The keynote lecture, "Biohydrometallurgy offers various process options for metal recovery from primary and secondary resources" was given by Prof. Axel Schippers, of the Federal Institute for Geosciences and Natural Resources, Germany.
Axel studied biology at the University of Hamburg, Germany, and received his doctor‘s degree in 1998 for a thesis on the sulfur chemistry of microbial metal sulfide oxidation. Afterwards he worked for two years as post-doc on sediment microbiology and biogeochemistry in the Max-Planck-Institute for Marine Microbiology in Bremen, Germany.
In 2001 he moved to the Federal Institute for Geosciences and Natural Resources (BGR) in Hannover, Germany. Since 2007 he heads the Geomicrobiology unit.

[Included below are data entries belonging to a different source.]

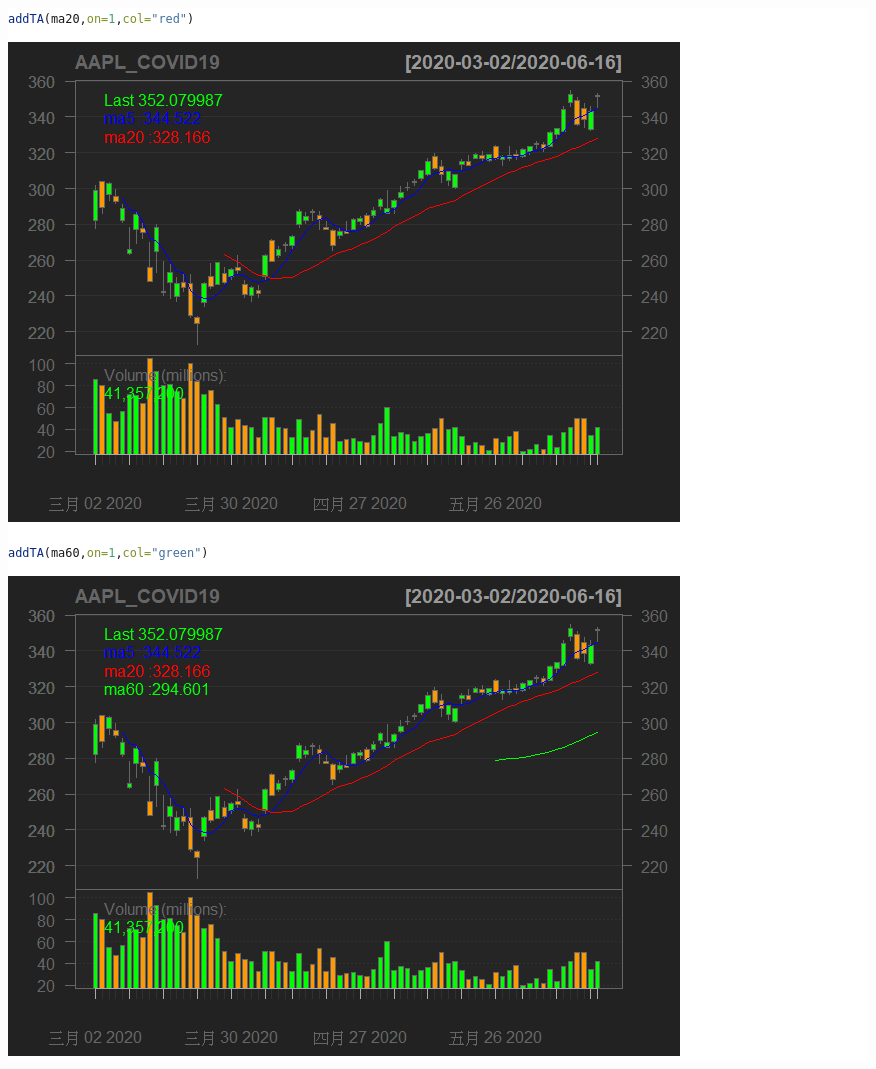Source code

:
 ``` r
addTA(ma20,on=1,col="red")
```

![](BigdataFinalProject_files/figure-gfm/MA-3.png)

``` r
addTA(ma60,on=1,col="green")
```

![](BigdataFinalProject_files/figure-gfm/MA-4.png)
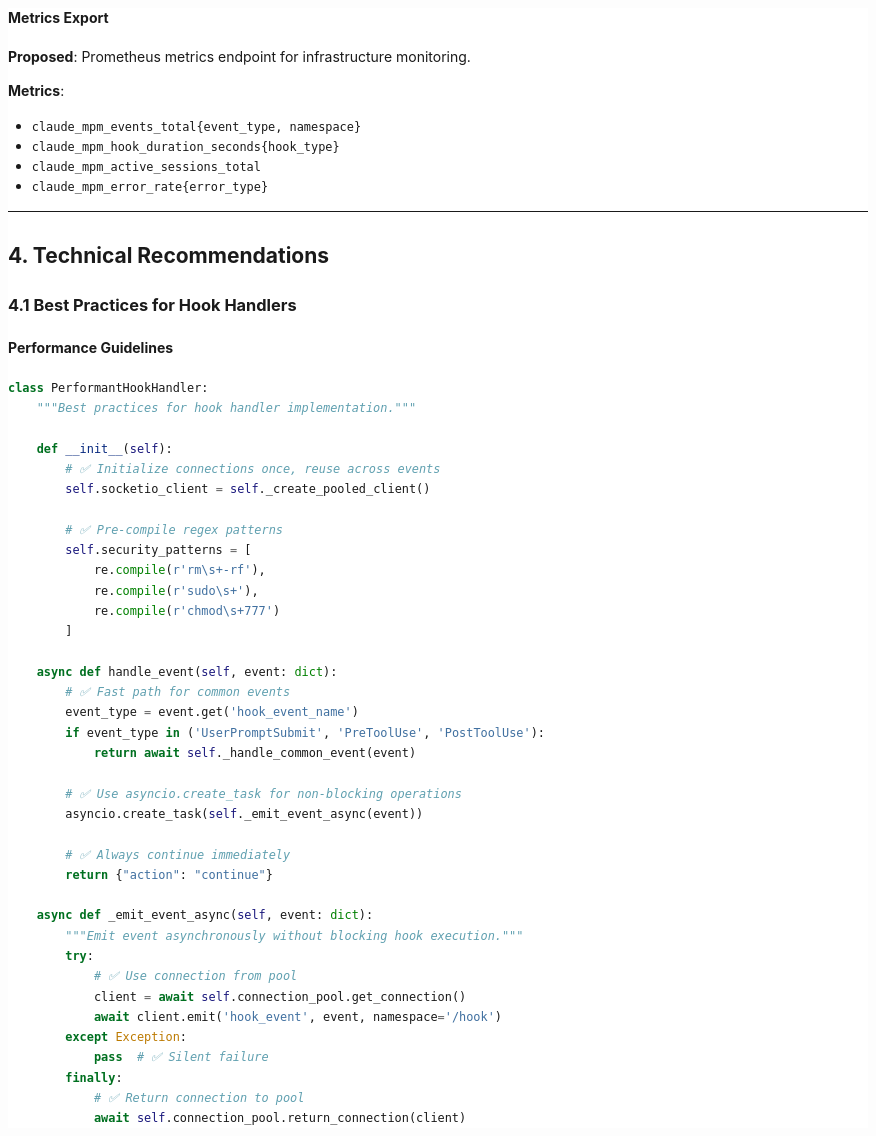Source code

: #### Metrics Export
**Proposed**: Prometheus metrics endpoint for infrastructure monitoring.

**Metrics**:
- `claude_mpm_events_total{event_type, namespace}`
- `claude_mpm_hook_duration_seconds{hook_type}`
- `claude_mpm_active_sessions_total`
- `claude_mpm_error_rate{error_type}`

---

## 4. Technical Recommendations

### 4.1 Best Practices for Hook Handlers

#### Performance Guidelines
```python
class PerformantHookHandler:
    """Best practices for hook handler implementation."""
    
    def __init__(self):
        # ✅ Initialize connections once, reuse across events
        self.socketio_client = self._create_pooled_client()
        
        # ✅ Pre-compile regex patterns
        self.security_patterns = [
            re.compile(r'rm\s+-rf'),
            re.compile(r'sudo\s+'),
            re.compile(r'chmod\s+777')
        ]
    
    async def handle_event(self, event: dict):
        # ✅ Fast path for common events
        event_type = event.get('hook_event_name')
        if event_type in ('UserPromptSubmit', 'PreToolUse', 'PostToolUse'):
            return await self._handle_common_event(event)
        
        # ✅ Use asyncio.create_task for non-blocking operations
        asyncio.create_task(self._emit_event_async(event))
        
        # ✅ Always continue immediately
        return {"action": "continue"}
    
    async def _emit_event_async(self, event: dict):
        """Emit event asynchronously without blocking hook execution."""
        try:
            # ✅ Use connection from pool
            client = await self.connection_pool.get_connection()
            await client.emit('hook_event', event, namespace='/hook')
        except Exception:
            pass  # ✅ Silent failure
        finally:
            # ✅ Return connection to pool
            await self.connection_pool.return_connection(client)
```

In 2006 he qualified as lecturer (Privatdozent) for microbiology and geochemistry at the Leibniz University of Hannover and was appointed as Professor (apl.) in 2011.
The keynote lecture "Technology metals for a green future: the role of biomining" was given by Karen Hudson-Edwards , of the University of Exeter, UK.

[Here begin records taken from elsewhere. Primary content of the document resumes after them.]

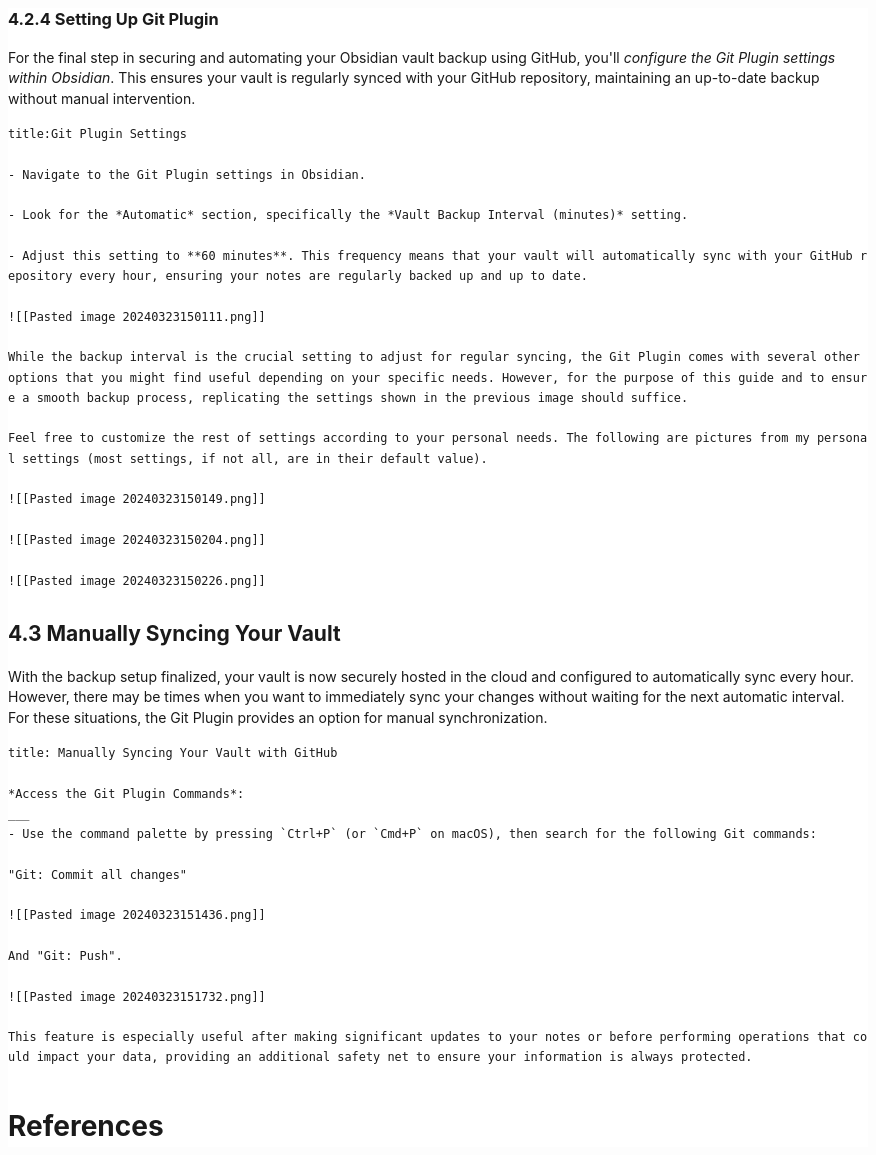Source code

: ### 4.2.4 Setting Up Git Plugin

For the final step in securing and automating your Obsidian vault backup using GitHub, you'll *configure the Git Plugin settings within Obsidian*. This ensures your vault is regularly synced with your GitHub repository, maintaining an up-to-date backup without manual intervention.

```ad-note
title:Git Plugin Settings

- Navigate to the Git Plugin settings in Obsidian.

- Look for the *Automatic* section, specifically the *Vault Backup Interval (minutes)* setting.

- Adjust this setting to **60 minutes**. This frequency means that your vault will automatically sync with your GitHub repository every hour, ensuring your notes are regularly backed up and up to date.

![[Pasted image 20240323150111.png]]

While the backup interval is the crucial setting to adjust for regular syncing, the Git Plugin comes with several other options that you might find useful depending on your specific needs. However, for the purpose of this guide and to ensure a smooth backup process, replicating the settings shown in the previous image should suffice.

Feel free to customize the rest of settings according to your personal needs. The following are pictures from my personal settings (most settings, if not all, are in their default value).

![[Pasted image 20240323150149.png]]

![[Pasted image 20240323150204.png]]

![[Pasted image 20240323150226.png]]
```

## 4.3 Manually Syncing Your Vault

With the backup setup finalized, your vault is now securely hosted in the cloud and configured to automatically sync every hour. However, there may be times when you want to immediately sync your changes without waiting for the next automatic interval. For these situations, the Git Plugin provides an option for manual synchronization.

```ad-note
title: Manually Syncing Your Vault with GitHub

*Access the Git Plugin Commands*:
___
- Use the command palette by pressing `Ctrl+P` (or `Cmd+P` on macOS), then search for the following Git commands: 

"Git: Commit all changes"

![[Pasted image 20240323151436.png]]

And "Git: Push".

![[Pasted image 20240323151732.png]]

This feature is especially useful after making significant updates to your notes or before performing operations that could impact your data, providing an additional safety net to ensure your information is always protected.
```

# References

[^1]: [What Is GitHub? A Beginner's Introduction to GitHub](https://kinsta.com/knowledgebase/what-is-github/)
[^2]: [Obsidian Sync](https://obsidian.md/sync)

Karen is Professor in Sustainable Mining at the Camborne School of Mines and Environment and Sustainability Institute at the University of Exeter, UK. She is an environmental geochemist and mineralogist working in the fields of mine waste characterisation and remediation, sustainable resource extraction (including biomining), mining and circular economy. She has published > 125 peer-reviewed papers in these areas with colleagues in microbiology, geomorphology, engineering, business and social science.
Karen was the 2012/3 Mineralogical Society of Great Britain and Ireland’s Hallimond Lecturer, the 2016 Australian Institute of Mining and Metallurgy New Zealand's Visiting Lecturer and the 2019 European Association of Geochemistry’s Distinguished Lecturer.